The
National Endowment for the Humanities (NEH) recently awarded Ted Vrenkel, a
University of Pittsburgh graduate student in the Department of English, a
$50,000 grant in the field of American literature. The modest sum will
fund Vrenkel’s current research project titled “Gleksonian dynamics of
intrapersonal diffraction in ‘The Cat in the Hat,’” an innovative
analysis of the classic but commonly misunderstood children’s book by
Dr. Seuss.
“This seminal work of American pre-postmodernism has traditionally
been analyzed using the Flennon-Psanti trans-metaromantic approach with
traces of technocratic multi-variability,” Vrenkel explained, “but that
approach disregards the third quasi-differential modality of Dr. Seuss’s
anthropomorphic cat. My comprehensive analysis factors in all of that
plus the cylindrical post-Einsteinian integrability of the cat’s hat,
thereby promising the most thorough understanding of the book.”
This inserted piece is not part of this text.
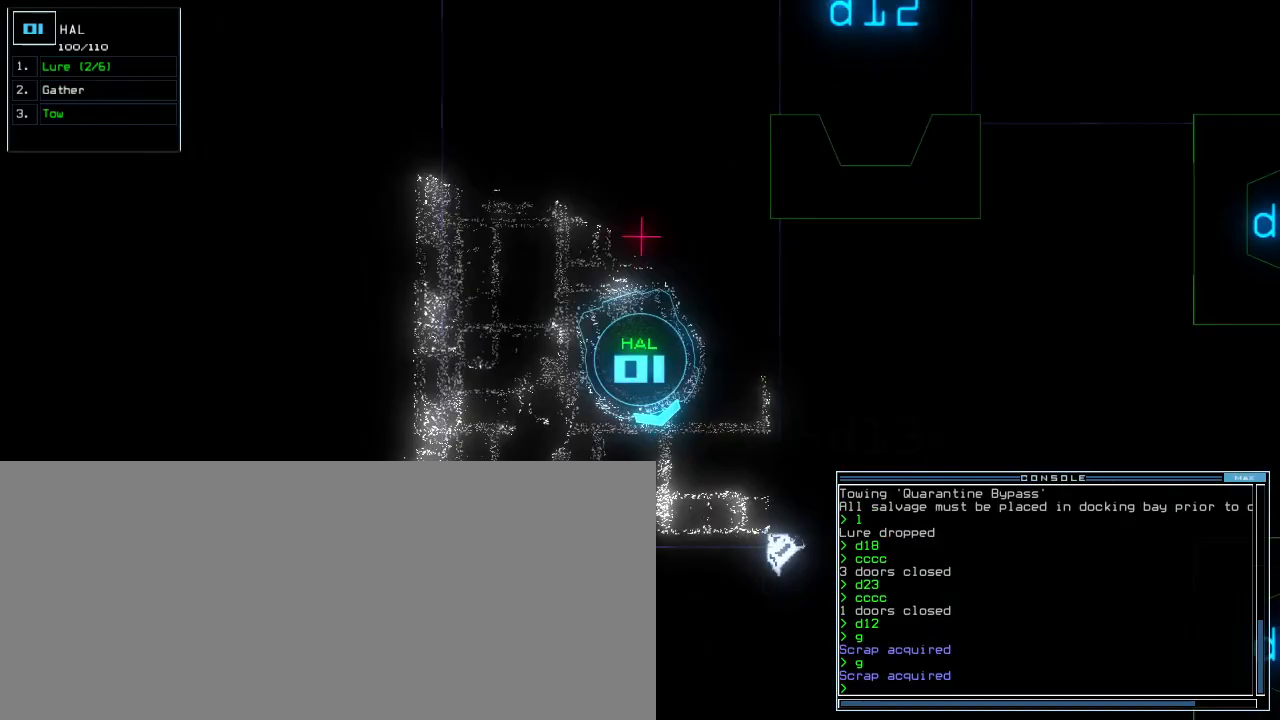
Gameplay with keyboard; each line is a JSON object with the keys held at the frame after it. "events" lists presses ("down") and releases ("up") of ".", "0", "1", "2", "3", "4", "5", "6", "7", "8", "9", "a", "b", "backspace", "c", "caps_lock", "comma", "ctrl_l", "ctrl_r", "d", "down", "e", "equals", "escape", "f", "f5", "g", "h", "i", "j", "k", "l", "left", "m", "minus", "n", "o", "p", "q", "quote", "r", "return", "right", "s", "semicolon", "shift_l", "shift_r", "space", "t", "tab", "tilde", "u", "up", "v", "w", "x", "y" and "z" between this image and that frame as [ms after this image, input, new state], when the widget could be followed in between. No other keys are recorded. Mouse input is not recorded. Not read: other_keys.
{"keys": ["down", "left"], "events": [[80, "up", "up"], [140, "down", "down"], [220, "left", "down"], [240, "d", "down"], [320, "d", "up"], [420, "1", "down"], [500, "1", "up"]]}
With the book’s instant success upon its publication in 1957 came
the heartfelt concerns of literary scholars that children may be
overlooking the book’s deeper layers.
“We were worried that our
kiddies weren’t picking up on the themes of neuro-humanistic cognitive
impenetrability and neo-historical pseudocubism, without which the book
is empty fluff,” said Peter Atro, chair of the Committee on Seuss
Studies at Harvard. “Our colleague Glekson further complicated the
matter by adding dynamics of intrapersonal diffraction to the list,
which is why Vrenkel’s brilliant analytic approach is what all of us
have long been thirsting for.”
As the committee’s work regains vigor, Atro and
Vrenkel plan to collaborate on a children’s book on Gleksonian dynamics
of intrapersonal diffraction in “The Cat in the Hat” that they hope
will become required reading in all elementary schools.
“This long-awaited straightforward guide will at last allow children to appreciate the book for what it really is,” Atro said.
At the reception ceremony, Vrenkel thanked the NEH for the grant and promised not to let them down.
“The sanity and critical reading skills of American children used to be iffy,” he concluded solemnly. “They are now safe.”